Search code examples
javaoptimizationcompilationbytecode

Should I stop using local variables in Java?


I have these 2 codes in Java and C++, which are supposed to do the same thing.

My intuition was that the size (and also content) of object code would be the same for R1 and R2. It's the case for the C++ (difference of 4 bytes if compiled without -O1). There is a bigger difference for the Java bytecode (R2 is longer), which is surprising for me.

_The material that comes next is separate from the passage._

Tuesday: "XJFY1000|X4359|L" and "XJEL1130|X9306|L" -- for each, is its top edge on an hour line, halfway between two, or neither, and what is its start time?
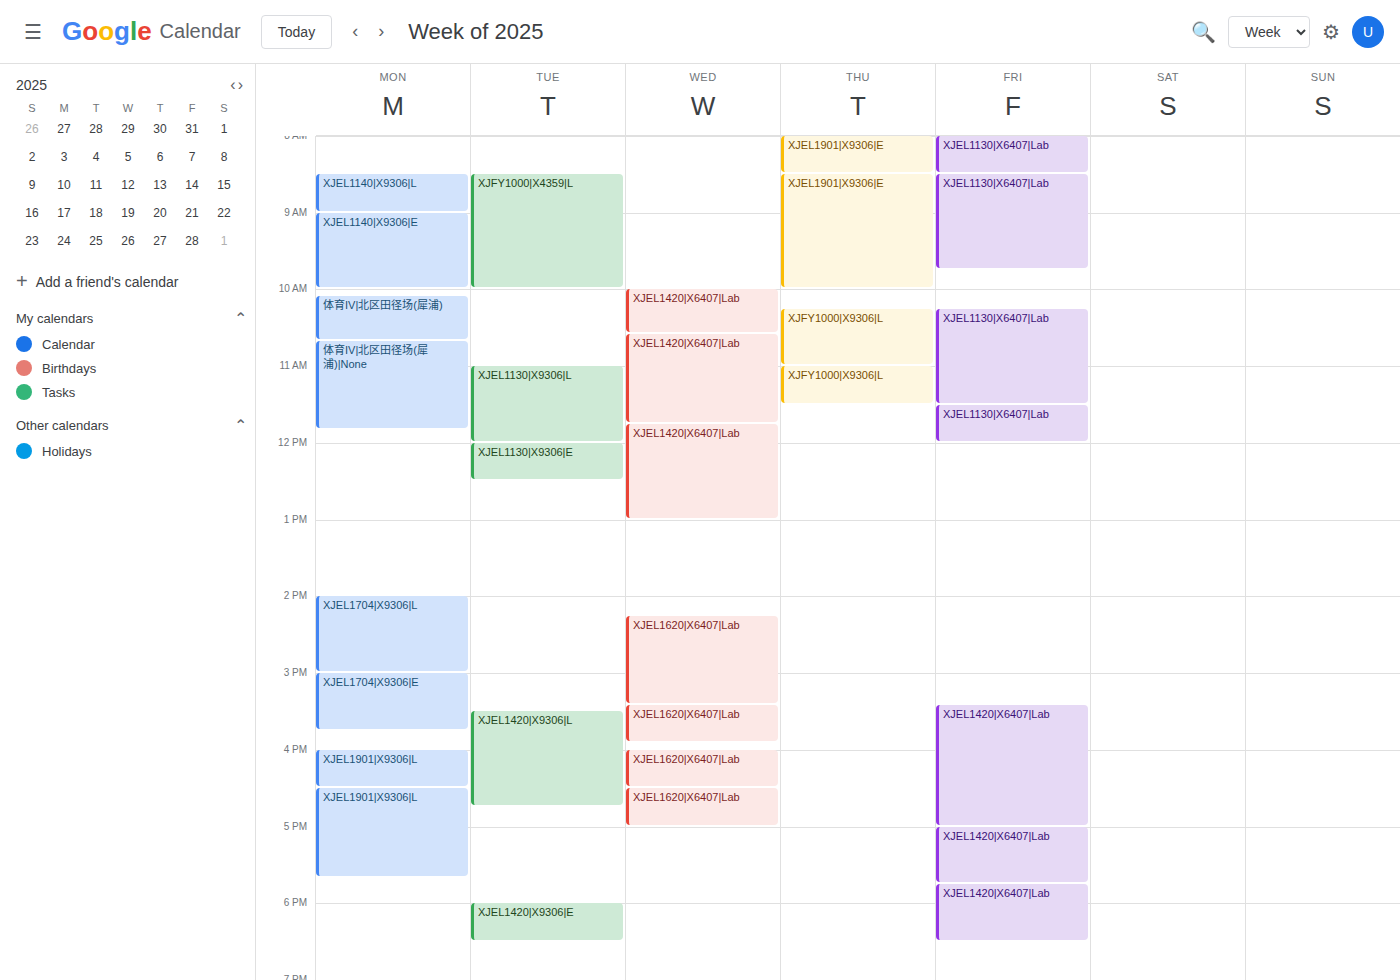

Maybe I'm not looking at the right things and my question might not be relevant, but is it normal that the Java bytecode is so "close" from the source code, and does it mean that it's always more "efficient"/"optimized" to write everything in one-line instead of using local variables ?

C++

int A(int a) { return 0; }
int B(int b) { return 0; }
int C(int c) { return 0; }
int D(int d) { return 0; }

int R1() {
  return  A(B(C(3)+D(3)));
}

int R2() {
  int d = D(3);
  int c = C(3);
  int b = B(c + d);
  return A(b);
}

// Then R1() and R2() are called in the main()

Java

class MyClass {
  static int A(int a) { return 0; }
  static int B(int b) { return 0; }
  static int C(int c) { return 0; }
  static int D(int d) { return 0; }
  
  static int R1() {
    return  A(B(C(3)+D(3)));
  }
  
  static int R2() {
    int d = D(3);
    int c = C(3);
    int b = B(c + d);
    
    return A(b);
  }

  // Then R1 and R2 are called in the Main()
}

When I compiled both of them (g++ -O1 version 9.4 and javac version 11.0.17), and disassemble R1 and R2, I get this:

C++ (g++ -O1 prog.cpp)

R1:
  1251: f3 0f 1e fa             endbr64 
  1255: 53                      push   %rbx
  1256: bf 03 00 00 00          mov    $0x3,%edi
  125b: e8 9d ff ff ff          callq  11fd <_Z1Ci>
  1260: 89 c3                   mov    %eax,%ebx
  1262: bf 03 00 00 00          mov    $0x3,%edi
  1267: e8 bb ff ff ff          callq  1227 <_Z1Di>
  126c: 8d 3c 03                lea    (%rbx,%rax,1),%edi
  126f: e8 5f ff ff ff          callq  11d3 <_Z1Bi>
  1274: 89 c7                   mov    %eax,%edi
  1276: e8 2e ff ff ff          callq  11a9 <_Z1Ai>
  127b: 5b                      pop    %rbx
  127c: c3                      retq   

R2:
  <exact same as R1>

Java (javap -c MyClass)

javap -c Appel 
static int R1();
  Code:
     0: iconst_3
     1: invokestatic  #8                  // Method C:(I)I
     4: iconst_3
     5: invokestatic  #9                  // Method D:(I)I
     8: iadd
     9: invokestatic  #10                 // Method B:(I)I
    12: invokestatic  #11                 // Method A:(I)I
    15: ireturn

static int R2();
  Code:
     0: iconst_3
     1: invokestatic  #9                  // Method D:(I)I
     4: istore_0
     5: iconst_3
     6: invokestatic  #8                  // Method C:(I)I
     9: istore_1
    10: iload_1
    11: iload_0
    12: iadd
    13: invokestatic  #10                 // Method B:(I)I
    16: istore_2
    17: iload_2
    18: invokestatic  #11                 // Method A:(I)I
    21: ireturn

Solution

  • No. The detail you're missing is where the optimisation happens.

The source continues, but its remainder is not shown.